4. Voice-of-God specs are generally disconnected from reality.
You cannot write a spec without input from every department: you can't make estimates about how hard it'll be to write that new piece of functionality without some sort of estimate from your engineers, and without cost estimates, you can't make decisions about whether or not the functionality is actually worth its expense for the current release. But after enough back-and-forth, you somehow have to say "we agree that this is the minimum functionality that we need for this release, this other stuff is nice to have, this other stuff is version nn+1."
The goal with the spec is to iterate *quickly* on paper -- or any other medium that is faster and less expensive than code -- to get buyin and agreement from all relevant parties. If you know on Day 2 that senior management isn't going to let you menion "commerce" in the product, you can build around that without much hassle. If they tell you on Day 180 that they didn't want you to refer to "commerce" or commerce-like activities, and the entire thing is a product feed engine, you're screwed, and you've just wasted a lot of time.
Paper is cheap. Code is absurdly expensive. Prototype-based specifications help people know what is being built before it actually gets built. It takes me 10 minutes to do a paper flow sketch and maybe a day to build out a lightweight dynamic PHP prototype of say, 5 HTML pages. It'll take engineering 4 weeks plus two weeks to send all the strings to translation. Every change in code is exponentially more expensive than changes in prototypes.

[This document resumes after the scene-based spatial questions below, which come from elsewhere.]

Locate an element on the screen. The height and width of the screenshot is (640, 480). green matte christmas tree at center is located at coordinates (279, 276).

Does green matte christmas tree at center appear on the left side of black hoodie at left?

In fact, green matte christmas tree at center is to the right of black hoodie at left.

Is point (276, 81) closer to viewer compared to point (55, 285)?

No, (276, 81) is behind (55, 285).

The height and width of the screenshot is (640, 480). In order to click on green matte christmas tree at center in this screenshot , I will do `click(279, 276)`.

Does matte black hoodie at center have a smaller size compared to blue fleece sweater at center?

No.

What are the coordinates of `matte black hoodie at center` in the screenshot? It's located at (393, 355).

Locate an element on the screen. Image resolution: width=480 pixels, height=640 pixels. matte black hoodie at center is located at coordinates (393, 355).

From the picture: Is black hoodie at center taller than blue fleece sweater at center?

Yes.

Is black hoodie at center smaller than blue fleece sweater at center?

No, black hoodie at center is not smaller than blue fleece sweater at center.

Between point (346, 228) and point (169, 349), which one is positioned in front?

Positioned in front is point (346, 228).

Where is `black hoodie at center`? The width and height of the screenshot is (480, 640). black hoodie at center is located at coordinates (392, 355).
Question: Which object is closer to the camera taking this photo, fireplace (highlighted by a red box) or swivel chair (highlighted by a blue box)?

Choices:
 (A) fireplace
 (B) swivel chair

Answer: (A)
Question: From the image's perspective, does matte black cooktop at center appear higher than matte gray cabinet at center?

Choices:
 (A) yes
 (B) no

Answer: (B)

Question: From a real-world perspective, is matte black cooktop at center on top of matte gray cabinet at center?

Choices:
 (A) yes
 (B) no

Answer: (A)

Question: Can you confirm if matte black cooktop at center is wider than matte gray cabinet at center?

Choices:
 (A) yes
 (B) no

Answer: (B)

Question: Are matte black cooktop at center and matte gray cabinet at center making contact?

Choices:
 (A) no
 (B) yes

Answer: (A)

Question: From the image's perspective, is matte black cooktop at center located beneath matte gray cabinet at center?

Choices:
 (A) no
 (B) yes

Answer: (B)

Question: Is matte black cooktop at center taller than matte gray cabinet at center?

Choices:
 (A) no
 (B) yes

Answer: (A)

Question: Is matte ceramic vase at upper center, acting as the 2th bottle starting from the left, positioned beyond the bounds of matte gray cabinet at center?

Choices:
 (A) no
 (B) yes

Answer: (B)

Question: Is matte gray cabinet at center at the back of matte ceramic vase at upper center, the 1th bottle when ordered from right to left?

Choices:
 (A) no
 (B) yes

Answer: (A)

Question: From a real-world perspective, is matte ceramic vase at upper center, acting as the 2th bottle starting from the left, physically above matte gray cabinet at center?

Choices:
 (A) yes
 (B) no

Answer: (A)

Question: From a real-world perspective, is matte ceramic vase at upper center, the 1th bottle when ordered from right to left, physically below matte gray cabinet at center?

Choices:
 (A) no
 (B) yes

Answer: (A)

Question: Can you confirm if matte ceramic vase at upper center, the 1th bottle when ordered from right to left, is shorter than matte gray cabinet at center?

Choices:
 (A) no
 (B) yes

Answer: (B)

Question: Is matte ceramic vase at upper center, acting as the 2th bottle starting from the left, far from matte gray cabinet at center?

5. Dynamic prototypes can't capture everything and communicate it as fast as a spec.
Yeah, I could make my engineers click on my dynamic prototype until they run into every single error case, or I could give them a screenshot and a tabular view of error conditions and associated error messages.
You prototype until you start writing the details that don't need to be tested in a prototype -- like form validation, error messages, and corner cases. You can leave those to the actual code. Write a spec for how they should be handled and forget about it. Use the prototype to capture the dominant 80% use cases and leave the rest to paper.
22 minutes later: Of course, now I find out that Joel on Software said it better.